TEXT UNDER STUDY:
------------

National Statistical Institutes such as Statistics Netherlands often use large datasets to estimate population tables on many different aspects of society. A way to create these rich datasets as efficiently and cost effectively as possible is by utilizing already available population registries containing administrative data. When more information is required than already available, population registries can be supplemented with survey data. However, a major problem is that the scores of variables in both surveys and administrative data can be inconsistent and inaccurate because of various reasons, i.e. they contain misclassification.

To overcome the issue of misclassification in both kinds of sources, a method is developed in this dissertation which combines multiple imputation (MI) and latent class (LC) analysis (denoted as MILC). This method estimates the amount of misclassification and simultaneously imputes a new variable that is corrected for that misclassification. Furthermore, uncertainty due to misclassification is incorporated by using multiple imputations. Edit rules can be incorporated in the MILC method, which prevents impossible combinations of scores from occurring in the multiply imputed dataset.

This thesis has shown that multiple imputation of latent classes is a flexible solution to simultaneously estimate and correct for misclassification and missing data in combined datasets.

Boeschoten, L. (2019). Consistent estimates for categorical data based on a mix of administrative data sources and surveys. Dissertation, Tilburg University.

------------

INFORMATION PROVIDED:
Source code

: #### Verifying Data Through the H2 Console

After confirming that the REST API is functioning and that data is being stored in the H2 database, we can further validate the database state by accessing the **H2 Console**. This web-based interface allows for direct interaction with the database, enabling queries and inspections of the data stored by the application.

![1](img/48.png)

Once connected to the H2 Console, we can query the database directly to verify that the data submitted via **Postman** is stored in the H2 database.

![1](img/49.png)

------------

Retype the dissertation summary on correcting misclassification, shown at the top, word for word.

National Statistical Institutes such as Statistics Netherlands often use large datasets to estimate population tables on many different aspects of society. A way to create these rich datasets as efficiently and cost effectively as possible is by utilizing already available population registries containing administrative data. When more information is required than already available, population registries can be supplemented with survey data. However, a major problem is that the scores of variables in both surveys and administrative data can be inconsistent and inaccurate because of various reasons, i.e. they contain misclassification.

To overcome the issue of misclassification in both kinds of sources, a method is developed in this dissertation which combines multiple imputation (MI) and latent class (LC) analysis (denoted as MILC). This method estimates the amount of misclassification and simultaneously imputes a new variable that is corrected for that misclassification. Furthermore, uncertainty due to misclassification is incorporated by using multiple imputations. Edit rules can be incorporated in the MILC method, which prevents impossible combinations of scores from occurring in the multiply imputed dataset.

This thesis has shown that multiple imputation of latent classes is a flexible solution to simultaneously estimate and correct for misclassification and missing data in combined datasets.

Boeschoten, L. (2019). Consistent estimates for categorical data based on a mix of administrative data sources and surveys. Dissertation, Tilburg University.